(Data items)
* * * *

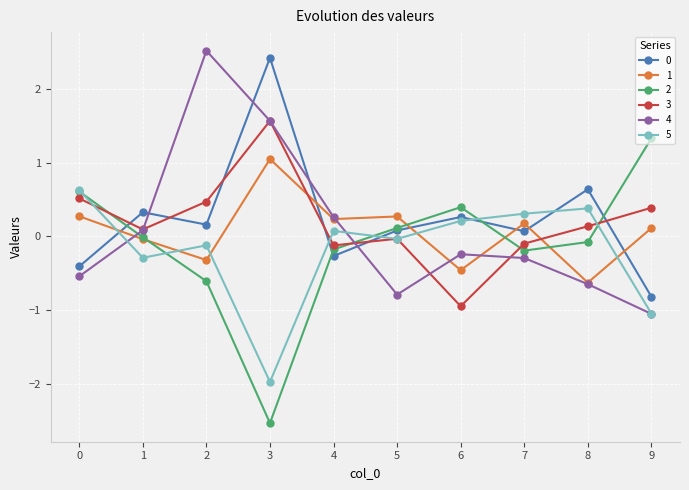

True or false: 3 and 4 cross at least once.

True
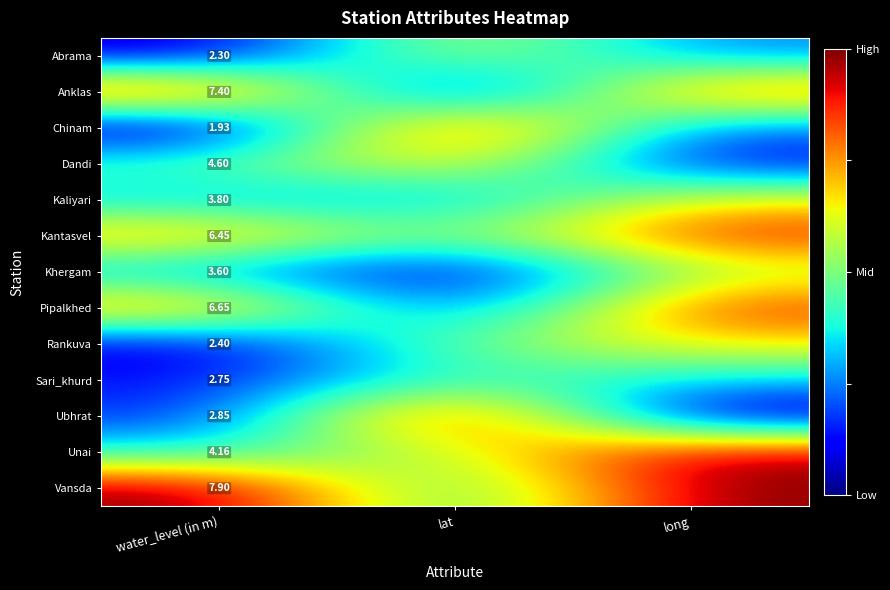

Count the number of data series in this chart.

13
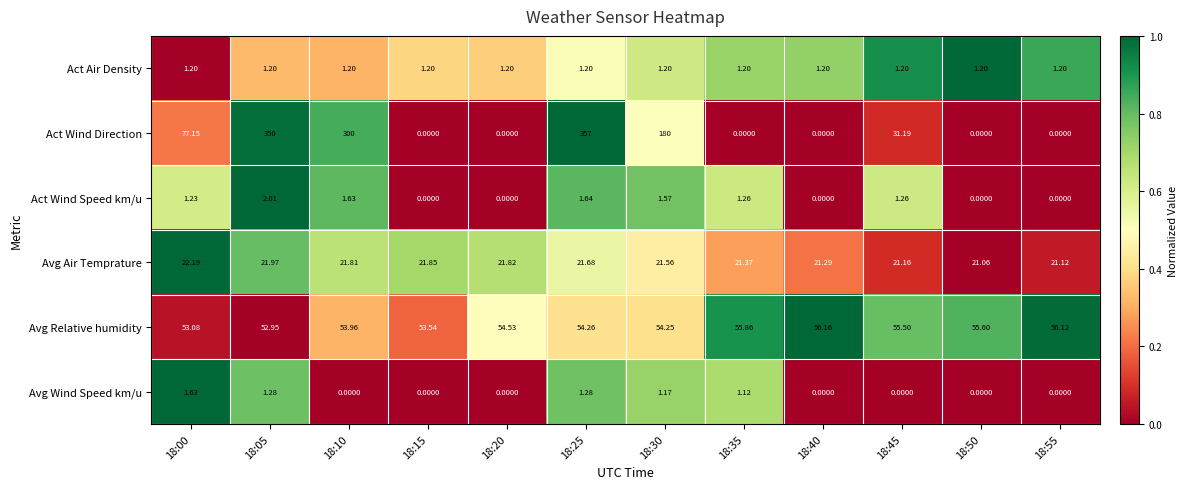

Which series has the widest spread of values?

Act Wind Direction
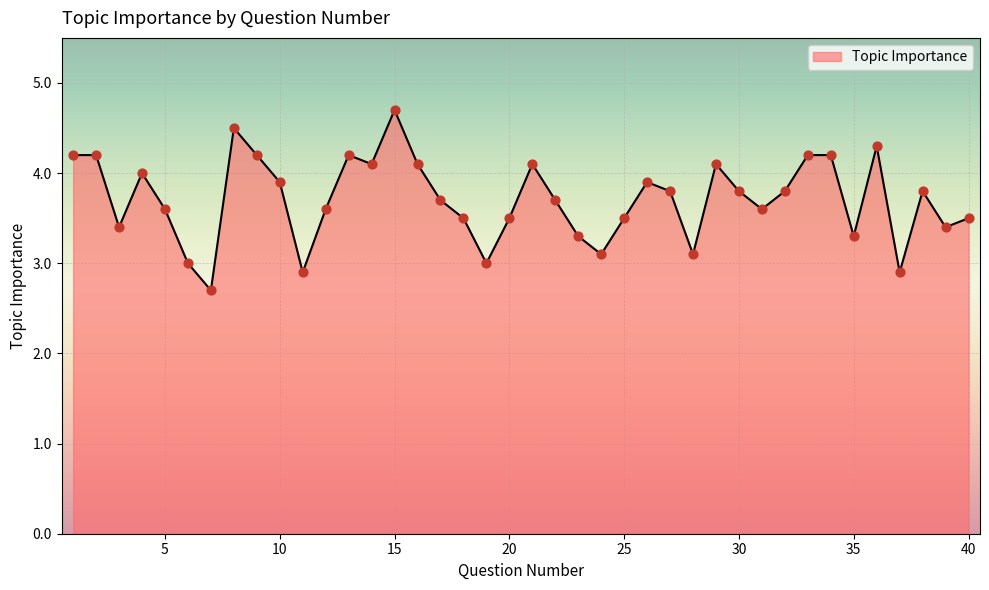

What is the minimum value shown in the chart?

2.7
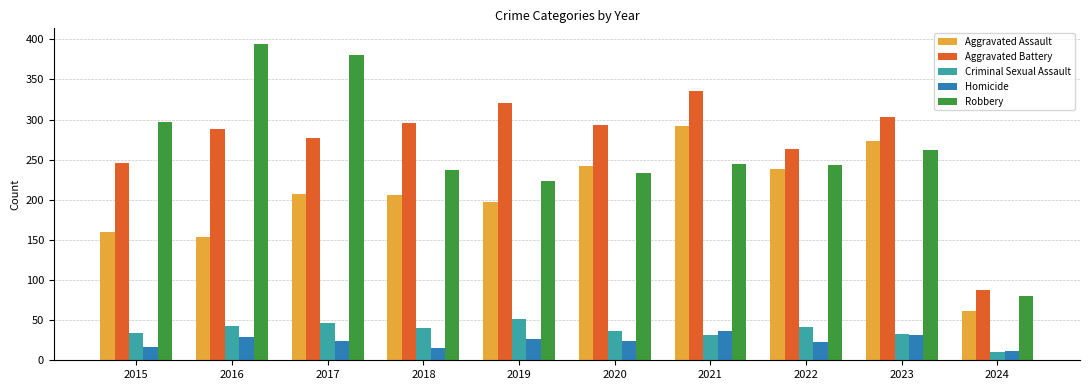

At which category does the chart reach its minimum across all series?

2024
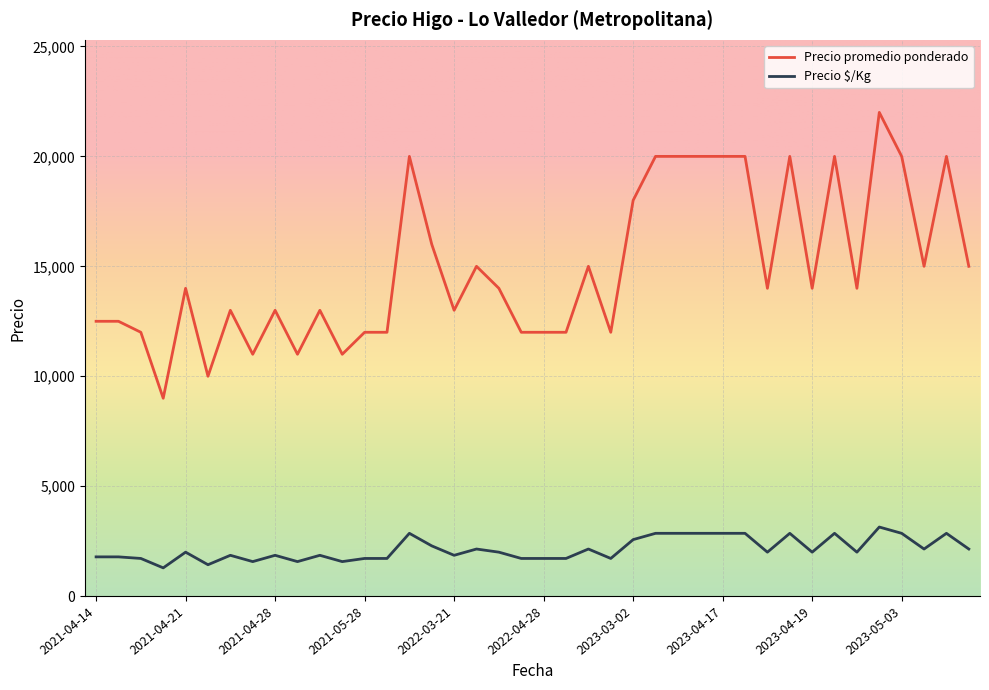

Which series has the largest range (max minus min)?

Precio promedio ponderado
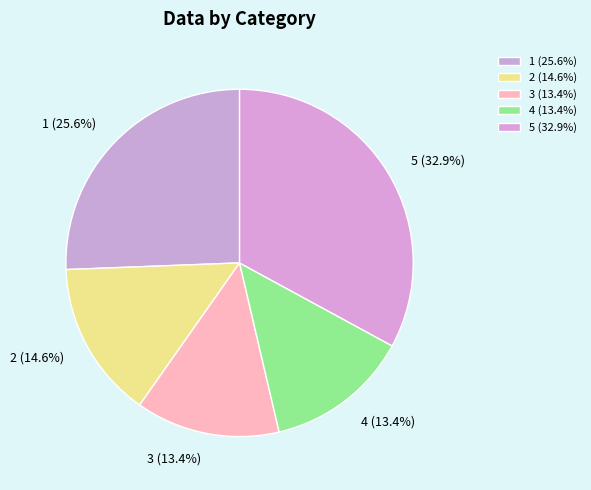

The 1 slice represents 26% of the pie. True or false?

True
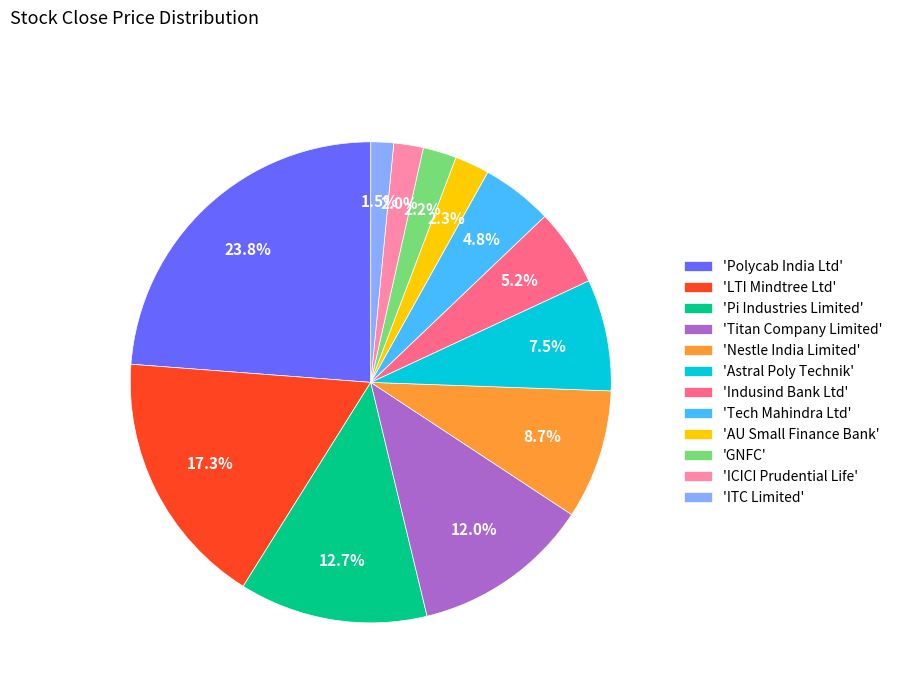

Is there any slice that represents more than half of the pie?

No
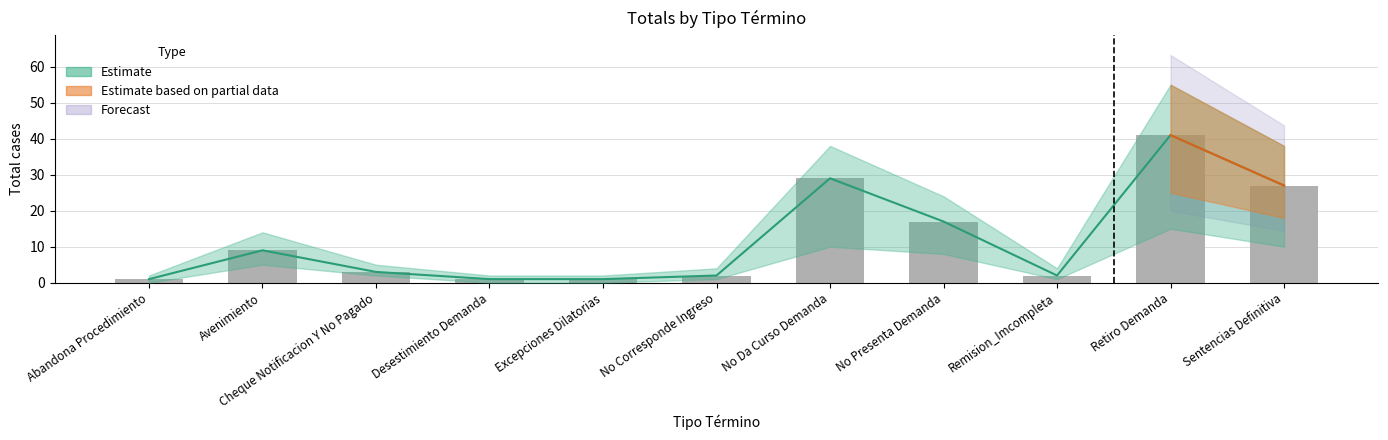

What is the average value?

12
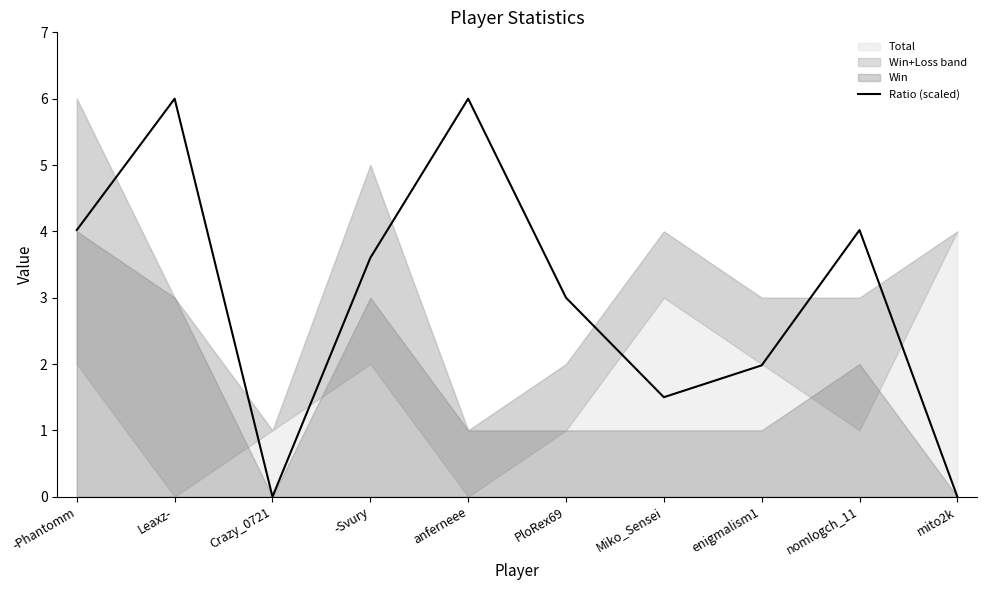

Where is the first local minimum?

Crazy_0721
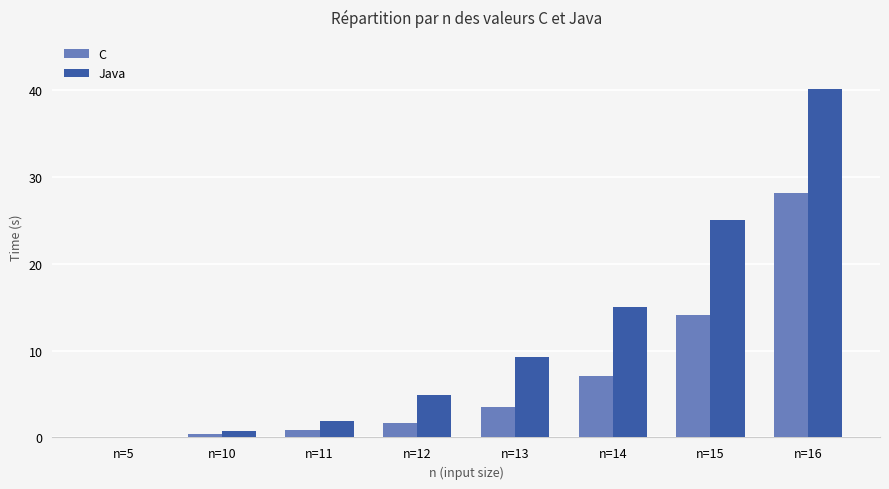

What is the sum of the C values at n=11 and n=10?

1.3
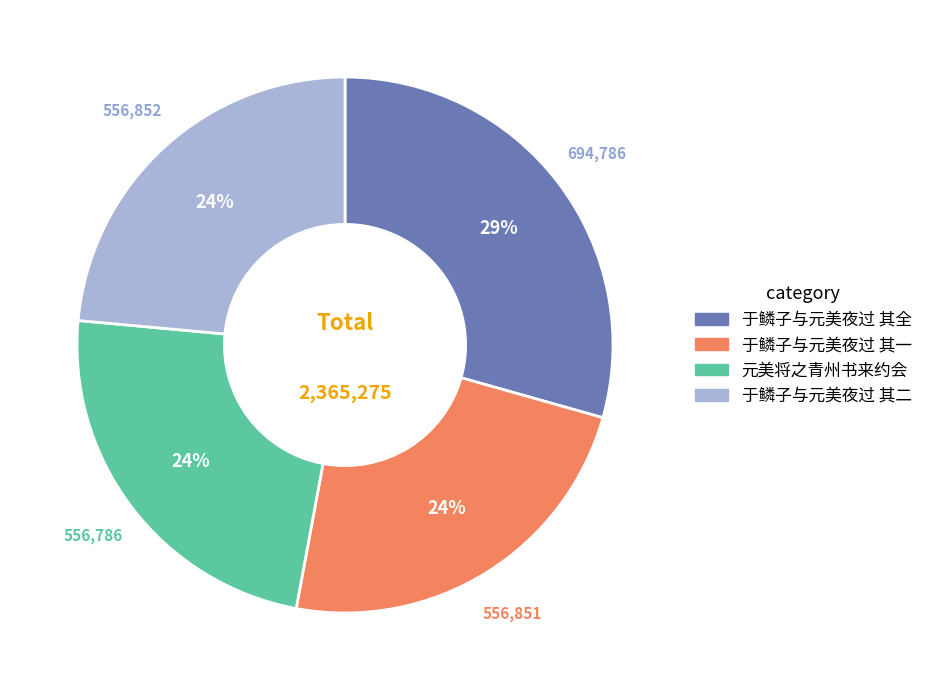

To the nearest percent, what is the average slice percentage?

25%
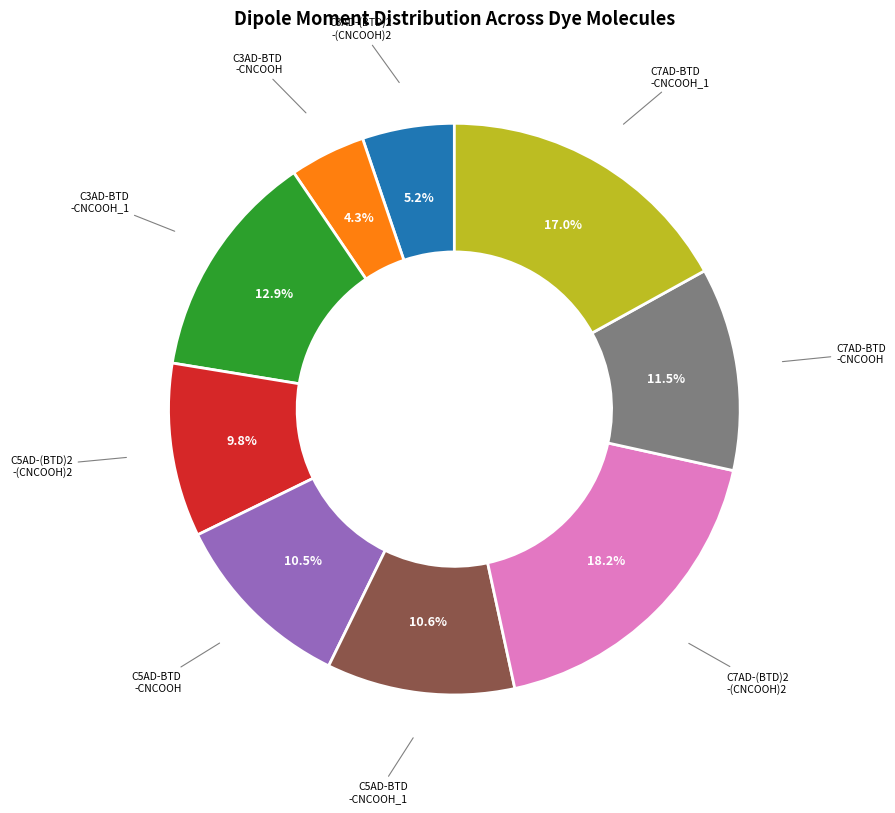

Is there a majority slice in this chart?

No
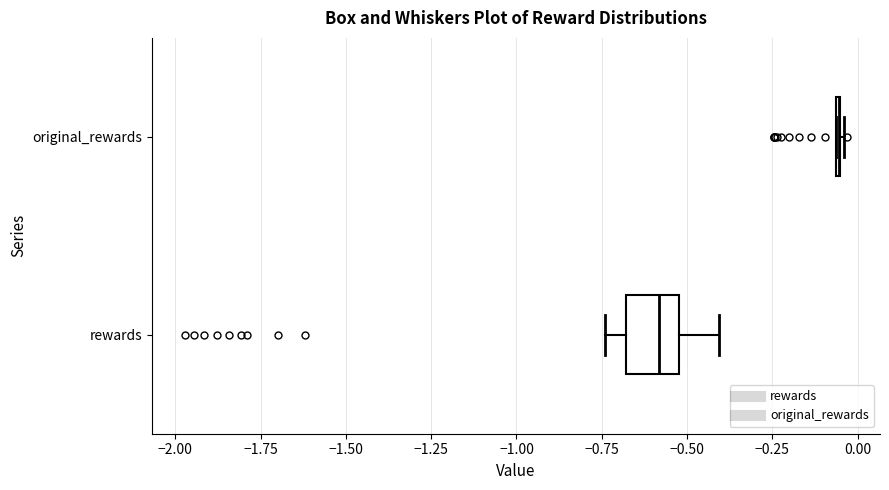

Which box is the widest, from its left edge to its right edge?

rewards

* * * *

## Task brief
Extract every line of the rows above verbatim, but omit the pictures.

## Task answer
True or false: 3 and 4 cross at least once.

True

Count the number of data series in this chart.

13

Which series has the widest spread of values?

Act Wind Direction

What is the minimum value shown in the chart?

2.7

At which category does the chart reach its minimum across all series?

2024

Which series has the largest range (max minus min)?

Precio promedio ponderado

The 1 slice represents 26% of the pie. True or false?

True

Is there any slice that represents more than half of the pie?

No

What is the average value?

12

Where is the first local minimum?

Crazy_0721

What is the sum of the C values at n=11 and n=10?

1.3

To the nearest percent, what is the average slice percentage?

25%

Is there a majority slice in this chart?

No

Which box is the widest, from its left edge to its right edge?

rewards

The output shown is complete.